» **REQUEST**: What is needed is every line, exactly as given, from the line containing "input sel,in0,in1;" through the end of the data below.

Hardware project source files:

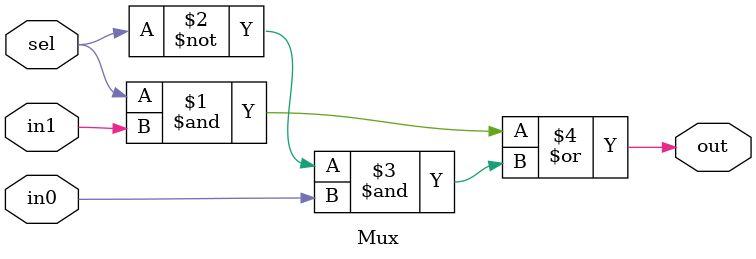
<source format=v>
module Mux (sel,in0,in1,out);
input sel,in0,in1;
output out;

assign out = (sel & in1) | ((~ sel) & in0);

endmodule
</source>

» **TASK RESPONSE**:
input sel,in0,in1;
output out;

assign out = (sel & in1) | ((~ sel) & in0);

endmodule
</source>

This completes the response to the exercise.